The plead came after European leaders struck a deal on Friday on the 7-year budget following more than 24 hours of talks.
Mirroring the austerity measures that national governments are currently undertaking, the budget has been capped at €960 billion. (The original November proposal was  €972 billion.)
It is the first time in the Union’s history that an EU budget is smaller than the previous period.

“We have a balanced and growth-oriented budget for Europe for the rest of the decade. It is a budget of moderation, we simply could not ignore the extreme economic difficulties and consolidation efforts in member states. This had to be a leaner budget,” EU Council president Herman Van Rompuy said.
But the European Parliament is not happy.

Leaders of the 4 biggest political groups have already slammed the proposal.

‘960 Billion engagements and 908 billions for payments, this is a gap which is for the european parliament too high. On the other hand i take note that the council made now an offer to the european parliament’, said EP’s president Martin Schulz.
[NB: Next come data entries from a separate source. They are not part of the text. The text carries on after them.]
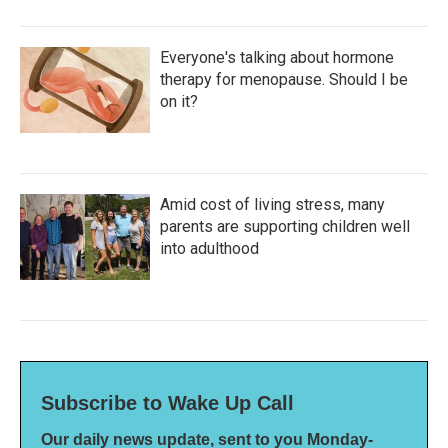
Everyone's talking about hormone
therapy for menopause. Should I be
on it?
Amid cost of living stress, many
parents are supporting children well
into adulthood
Subscribe to Wake Up Call
Our daily news update, sent to you Monday-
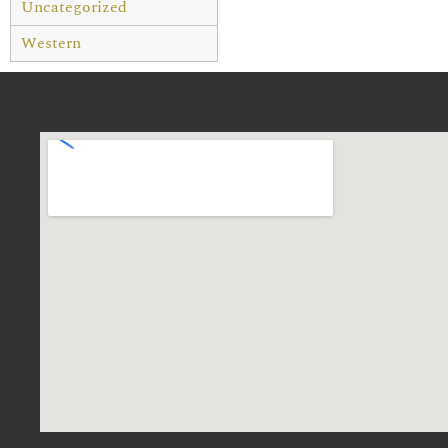
Uncategorized
Western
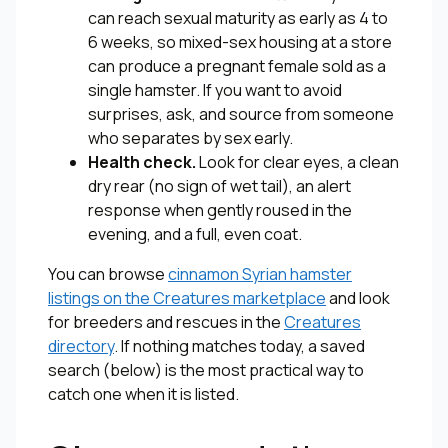
can reach sexual maturity as early as 4 to
6 weeks, so mixed-sex housing at a store
can produce a pregnant female sold as a
single hamster. If you want to avoid
surprises, ask, and source from someone
who separates by sex early.
Health check.
Look for clear eyes, a clean
dry rear (no sign of wet tail), an alert
response when gently roused in the
evening, and a full, even coat.
You can browse
cinnamon Syrian hamster
listings on the Creatures marketplace
and look
for breeders and rescues in the
Creatures
directory
. If nothing matches today, a saved
search (below) is the most practical way to
catch one when it is listed.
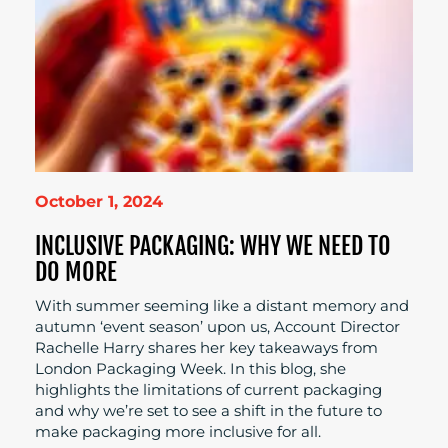
October 1, 2024
INCLUSIVE PACKAGING: WHY WE NEED TO
DO MORE
With summer seeming like a distant memory and
autumn ‘event season’ upon us, Account Director
Rachelle Harry shares her key takeaways from
London Packaging Week. In this blog, she
highlights the limitations of current packaging
and why we’re set to see a shift in the future to
make packaging more inclusive for all.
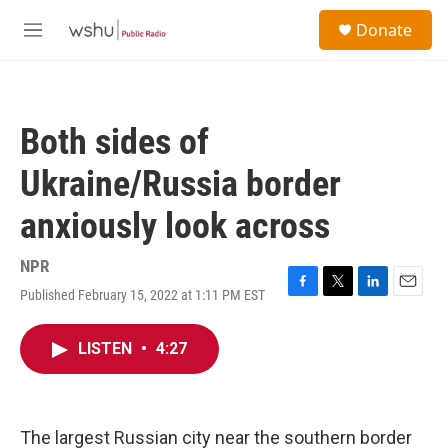
Skip to main content
S
Donate
e
M
a
e
r
n
c
u
h
Both sides of
u
e
Ukraine/Russia border
r
y
anxiously look across
NPR
Published February 15, 2022 at 1:11 PM EST
F
T
L
E
a
w
i
m
c
i
n
a
LISTEN
•
4:27
e
t
k
i
b
t
e
l
o
e
d
o
r
I
k
n
The largest Russian city near the southern border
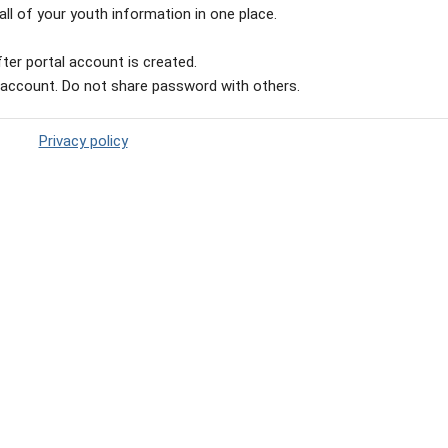
ll of your youth information in one place.
ter portal account is created.
 account. Do not share password with others.
Privacy policy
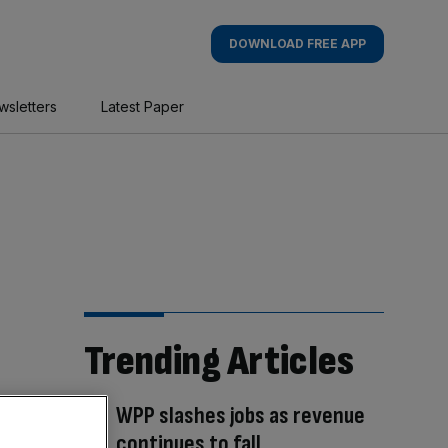
DOWNLOAD FREE APP
wsletters
Latest Paper
Trending Articles
WPP slashes jobs as revenue
continues to fall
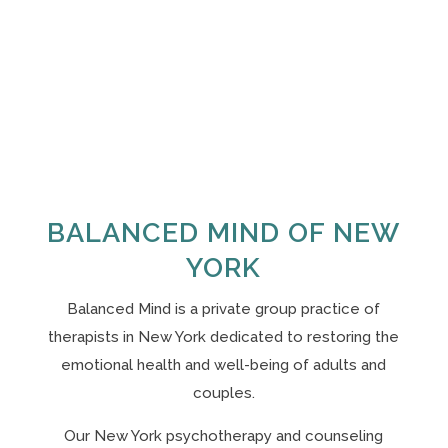
BALANCED MIND OF NEW
YORK
Balanced Mind is a private group practice of
therapists in New York
dedicated to restoring the
emotional health and well-being of adults and
couples.
Our N
ew York psychotherapy and counseling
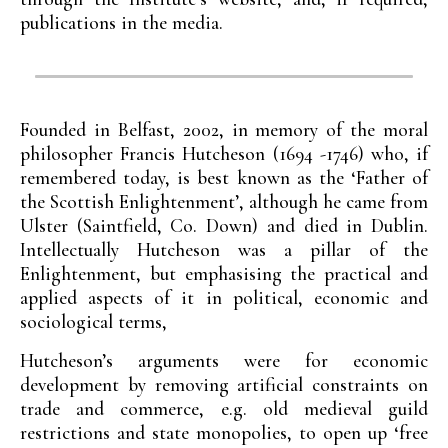
publications in the media.
Founded in Belfast, 2002, in memory of the moral
philosopher Francis Hutcheson (1694 -1746) who, if
remembered today, is best known as the ‘Father of
the Scottish Enlightenment’, although he came from
Ulster (Saintfield, Co. Down) and died in Dublin.
Intellectually Hutcheson was a pillar of the
Enlightenment, but emphasising the practical and
applied aspects of it in political, economic and
sociological terms,
Hutcheson’s arguments were for economic
development by removing artificial constraints on
trade and commerce, e.g. old medieval guild
restrictions and state monopolies, to open up ‘free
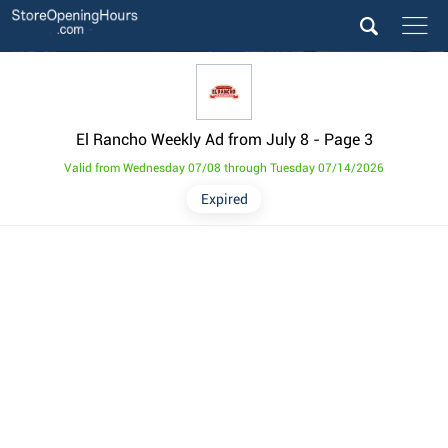
El Rancho Weekly Ad from July 8
- Page 3
Valid from Wednesday 07/08 through Tuesday 07/14/2026
Expired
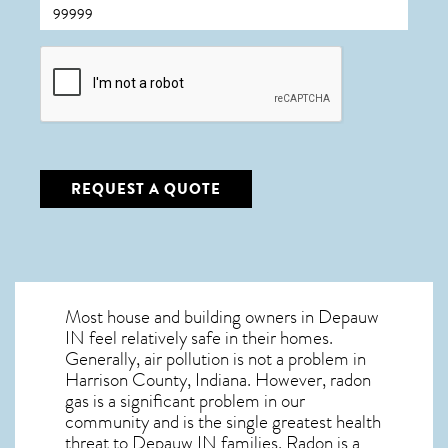
CAPTCHA
REQUEST A QUOTE
Most house and building owners in
Depauw
IN
feel relatively safe in their homes.
Generally, air pollution is not a problem in
Harrison County, Indiana. However, radon
gas is a significant problem in our
community and is the single greatest
health
threat to Depauw IN
families. Radon is a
‘It’s very difficult for the Parliament to accept this proposal. The reasons are very simple: first of all they create a deficit, a deficit of more than 50 billion euro. That is unacceptable for the Parliament. You can not say that one side to the member states, that you have to solve out the problems of your public finances and on the other hands creating a deficit on the length of Europe. Secondly is they are cutting mostly on growth related expenditures : innovation, infrastructure, connecting Europe.’, ALDE’s leader Guy Verhofstadt said.

The deal appears to be a victory for British Prime Minister David Cameron, who intensely lobbied to slash EU expenditure. Looking forward to the 2015 UK elections, Cameron recently promised to offer the British people an in/out referendum on EU membership.

It remains unclear if MEPs will chose to veto the agreed EU budget by secret vote. This would reduce the chances that it could be passed.